By Patricia B. Mirasol, Reporter
THE failure of the COVAX facility to deliver equitable vaccine access showed the importance of building capacity at the regional level for funding, research, and delivery of resources, said a Doctors Without Borders (Médecins Sans Frontières or MSF) official.
“What is important is providing capacity in the regions and making sure institutions and countries have access to these tools,” said Nathalie Ernoult, deputy head of policy and advocacy of MSF’s Access Campaign, in a June 20 video call. “There is a way to have different models of response. Let’s work with that diversity of capabilities — rather than trying to have a one-size-fits-all model.”
The COVAX Facility (COVAX), envisioned as a global vaccine procurement facility that would share access to COVID-19 vaccines to every country regardless of income, failed to deliver on its promise, MSF said in December 2021.
“The rapid rate at which scientists produced multiple highly effective COVID-19 vaccines was an epic public health achievement. Yet as the data reflect, efforts over the past year to equitably distribute those vaccines have been a failure,” MSF said in its report.
Differing national interests make it difficult to formulate a centralized response despite facing a common threat, Ms. Ernoult added. “It [COVAX] didn’t work. It’s not going to work tomorrow. Let’s take it for granted it’s not coming together,” she said. “If you have a lot of political and financial power, you are always better placed to decide what equity means for you … I think, in a way, it [COVAX] was kind of a failure in multilateralism.”

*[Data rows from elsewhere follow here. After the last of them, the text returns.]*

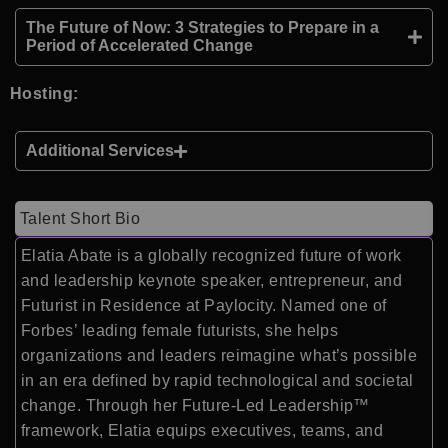
The Future of Now: 3 Strategies to Prepare in a
Period of Accelerated Change
Hosting:
Additional Services
Talent Short Bio
Elatia Abate is a globally recognized future of work
and leadership keynote speaker, entrepreneur, and
Futurist in Residence at Paylocity. Named one of
Forbes’ leading female futurists, she helps
organizations and leaders reimagine what’s possible
in an era defined by rapid technological and societal
change. Through her Future-Led Leadership™
framework, Elatia equips executives, teams, and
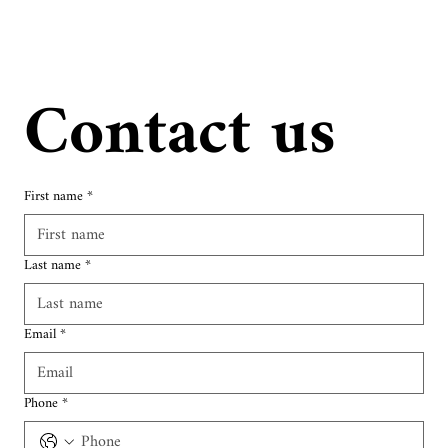
Contact us
First name
*
Last name
*
Email
*
Phone
*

Self-reliance in meeting health needs includes increasing the production of diagnostic products at both the local and regional levels.
These include Ateneo de Manila University’s Integrated Protein Research Development Center under the Department of Science and Technology, which will develop the technology required for the production of proteins used in the biomedical and food industries.
“We’re developing local diagnostics so we can bring them to the places that do need them,” said Ricardo Jose S. Guerrero, research fellow at Ateneo Research Institute for Science and Engineering, in a November 2021 event by MSF.
Another is the Virology Institute of the Philippines. Scheduled to open between 2023 and 2024, it will conduct research and development on diagnostics, vaccines, and therapeutics.
Highlighting the need for regional production, Ms. Ernoult shared that MSF identified hundreds of suppliers that could have received the technology to produce mRNA vaccines.
“Some are in Bangladesh, China, Thailand, Malaysia, Indonesia — but there was no willingness to share the know-how to manufacture [these mRNA vaccines],” she said.
“How do you share know-how during a pandemic? How do you remove intellectual copyright?” she asked. “In [a] pandemic, you need timely response. You need manufacturers in different places.”
The World Health Assembly in December 2021, kickstarted a process to develop a global accord on pandemic prevention, preparedness, and response.
Dr. Tedros Adhanom Ghebreyesus, director general of the World Health Organization, said the decision represented a once-in-a-generation opportunity to strengthen the global health architecture for the well-being of all.
“The COVID-19 pandemic has shone a light on the many flaws in the global system to protect people from pandemics: the most vulnerable people going without vaccines; health workers without needed equipment to perform their life-saving work; and ‘me-first’ approaches that stymie the global solidarity needed to deal with a global threat,” said to Dr. Tedros in a press statement.
“But at the same time, we have seen inspiring demonstrations of scientific and political collaboration, from the rapid development of vaccines, to today’s commitment by countries to negotiate a global accord that will help to keep future generations safer from the impacts of pandemics,” he said.